A total of 1.4 billion booster shots have been given this year, almost all in high- and upper-middle-income nations.
Vaccine supplies are no longer an issue, with lower demand in high-income countries and more production everywhere. Limiting factors now are getting the available doses into arms before they expire and overcoming hesitancy which in some cases is fuelled by the fact so many people have already had COVID-19.
Pai said if Canada wants to be truly selfless, it would do everything it can to get more vaccines into arms everywhere around the world.
The more the virus spreads the more chances it has to mutate, leading to variants like Omicron that are partially escaping vaccine protection. While the existing vaccines still provide excellent protection against severe illness they’re not preventing the spread of infection as well as they did with earlier variants, further risking more mutations.
Pai said new variants will keep coming if society doesn’t take the needed steps to get more people vaccinated.
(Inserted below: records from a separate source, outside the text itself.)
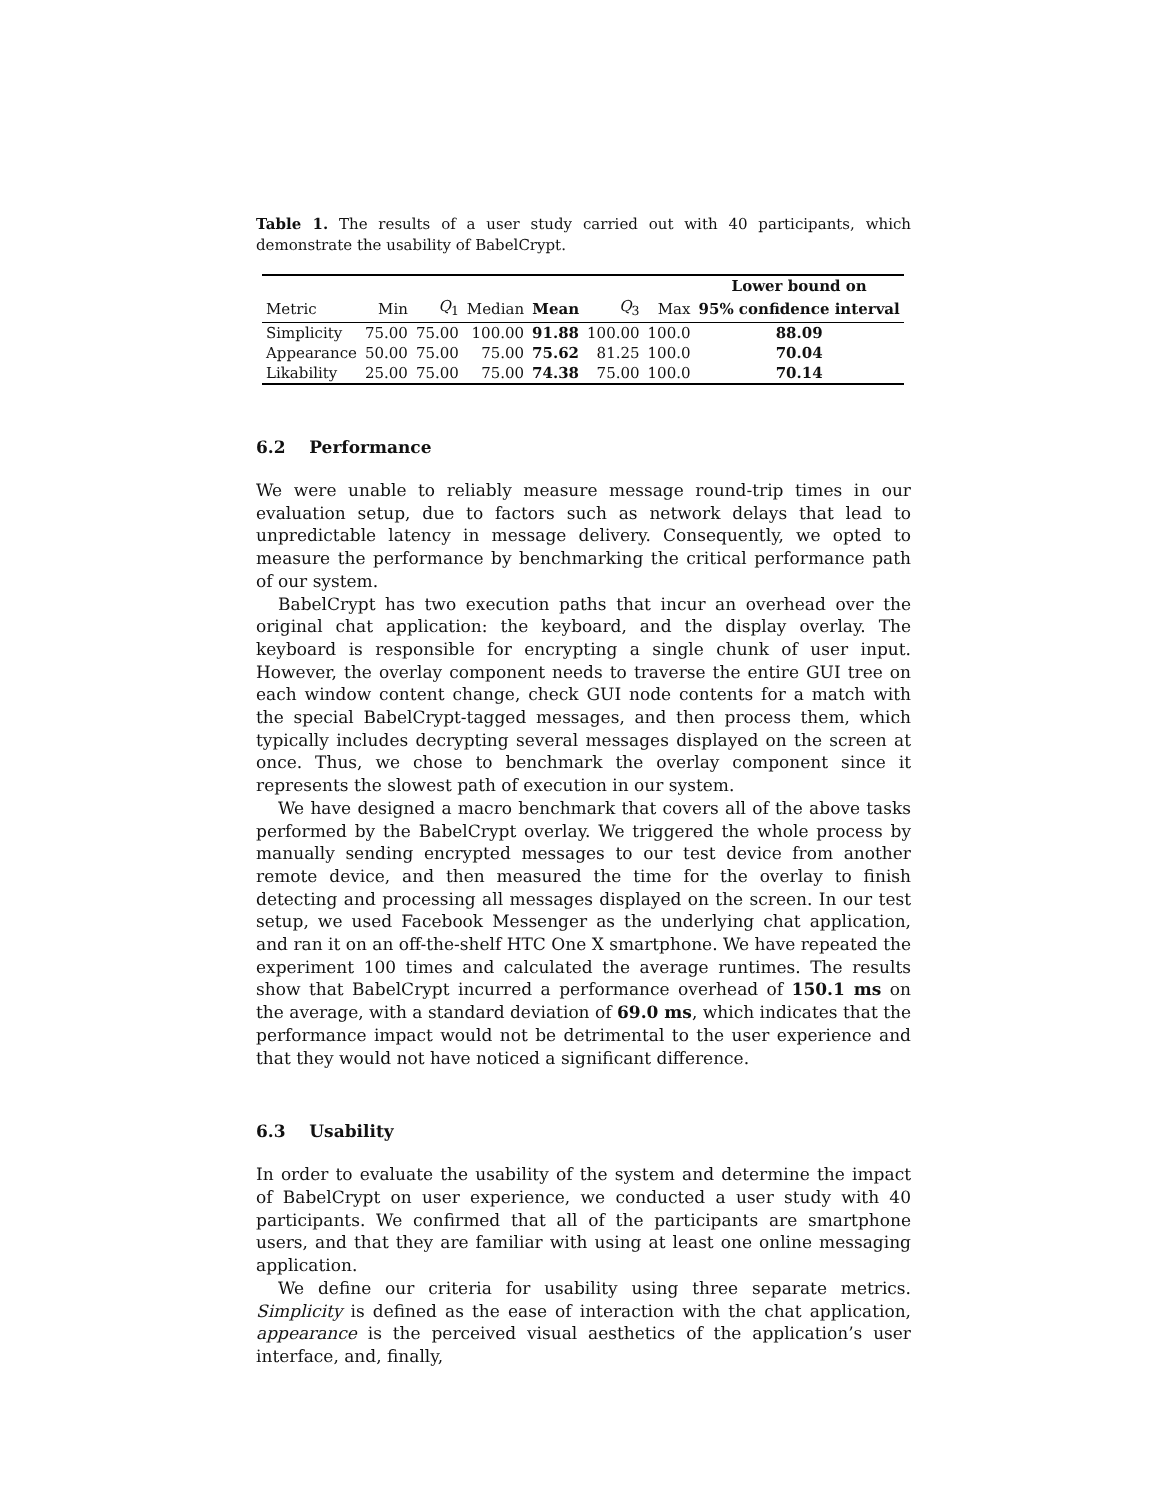Table 1. The results of a user study carried out with 40 participants, which demonstrate the usability of BabelCrypt.
| | | | | | | | Lower bound on |
| --- | --- | --- | --- | --- | --- | --- | --- |
| Metric | Min | Q<sub>1</sub> | Median | Mean | Q<sub>3</sub> | Max | 95% confidence interval |
| Simplicity | 75.00 | 75.00 | 100.00 | 91.88 | 100.00 | 100.0 | 88.09 |
| Appearance | 50.00 | 75.00 | 75.00 | 75.62 | 81.25 | 100.0 | 70.04 |
| Likability | 25.00 | 75.00 | 75.00 | 74.38 | 75.00 | 100.0 | 70.14 |
6.2 Performance
We were unable to reliably measure message round-trip times in our evaluation setup, due to factors such as network delays that lead to unpredictable latency in message delivery. Consequently, we opted to measure the performance by benchmarking the critical performance path of our system.
BabelCrypt has two execution paths that incur an overhead over the original chat application: the keyboard, and the display overlay. The keyboard is responsible for encrypting a single chunk of user input. However, the overlay component needs to traverse the entire GUI tree on each window content change, check GUI node contents for a match with the special BabelCrypt-tagged messages, and then process them, which typically includes decrypting several messages displayed on the screen at once. Thus, we chose to benchmark the overlay component since it represents the slowest path of execution in our system.
We have designed a macro benchmark that covers all of the above tasks performed by the BabelCrypt overlay. We triggered the whole process by manually sending encrypted messages to our test device from another remote device, and then measured the time for the overlay to finish detecting and processing all messages displayed on the screen. In our test setup, we used Facebook Messenger as the underlying chat application, and ran it on an off-the-shelf HTC One X smartphone. We have repeated the experiment 100 times and calculated the average runtimes. The results show that BabelCrypt incurred a performance overhead of 150.1 ms on the average, with a standard deviation of 69.0 ms, which indicates that the performance impact would not be detrimental to the user experience and that they would not have noticed a significant difference.
6.3 Usability
In order to evaluate the usability of the system and determine the impact of BabelCrypt on user experience, we conducted a user study with 40 participants. We confirmed that all of the participants are smartphone users, and that they are familiar with using at least one online messaging application.
We define our criteria for usability using three separate metrics. Simplicity is defined as the ease of interaction with the chat application, appearance is the perceived visual aesthetics of the application’s user interface, and, finally,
‘“Can we afford a Sigma variant? Are we ready to go into another lockdown? We are not.”
Some vaccine makers, including Pfizer and Moderna, are developing Omicron-specific boosters. But Pai predicts that when those are ready the cycle will repeat itself, with rich countries snapping up all the initial supplies while citizens of lower-income countries will once again have to wait.
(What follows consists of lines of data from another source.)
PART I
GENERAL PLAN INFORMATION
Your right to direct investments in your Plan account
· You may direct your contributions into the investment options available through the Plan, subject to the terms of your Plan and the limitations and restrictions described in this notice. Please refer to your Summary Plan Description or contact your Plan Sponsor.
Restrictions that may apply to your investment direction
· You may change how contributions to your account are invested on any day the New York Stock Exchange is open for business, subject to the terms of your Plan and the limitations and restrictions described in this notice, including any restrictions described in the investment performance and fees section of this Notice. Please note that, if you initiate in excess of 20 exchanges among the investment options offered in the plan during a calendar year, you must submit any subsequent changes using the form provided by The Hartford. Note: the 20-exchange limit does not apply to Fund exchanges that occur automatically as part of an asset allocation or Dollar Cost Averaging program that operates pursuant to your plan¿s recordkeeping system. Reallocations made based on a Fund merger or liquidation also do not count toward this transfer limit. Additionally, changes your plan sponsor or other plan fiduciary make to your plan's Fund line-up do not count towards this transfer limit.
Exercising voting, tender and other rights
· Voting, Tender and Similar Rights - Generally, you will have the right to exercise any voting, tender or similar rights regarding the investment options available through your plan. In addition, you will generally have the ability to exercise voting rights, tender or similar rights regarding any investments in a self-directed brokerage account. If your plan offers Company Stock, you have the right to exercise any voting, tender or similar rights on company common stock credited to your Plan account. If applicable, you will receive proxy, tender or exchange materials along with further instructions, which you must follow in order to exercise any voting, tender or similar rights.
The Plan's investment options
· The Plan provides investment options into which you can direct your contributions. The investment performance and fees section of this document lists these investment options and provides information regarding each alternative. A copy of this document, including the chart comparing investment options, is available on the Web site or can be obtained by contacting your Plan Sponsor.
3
Pai is one of several witnesses who told the committee the solution lies in helping make every country able to manufacture or procure their own vaccines.
He said the only way that happens is if a World Trade Organization rule protecting patents for pharmaceuticals is waived for COVID-19 vaccines and treatments, the needed technology information is transferred, and countries like Canada invest in vaccine production hubs to make them.
India and South Africa proposed such a waiver in October 2020, but it was largely ignored for months. A year ago the United States said it would support the idea, but Canada has not moved beyond saying it is “ready to discuss” the notion.
A proposal for the waiver has been made and rewritten multiple times, and the latest version, which would apply only to vaccines at first, won’t be discussed again until July.
Canada has donated about $700 million to COVAX, and thus far has shipped 15 million doses from its own supplies. Canada claims its cash donations also allowed COVAX to buy 87 million doses itself, though that number is based on a formula set by the United Kingdom last June, and has not been confirmed by COVAX itself.
Canada promises to donate at least 200 million doses or cash equivalents by the end of the year. Its latest donation of $220 million was intended to help get available doses into arms.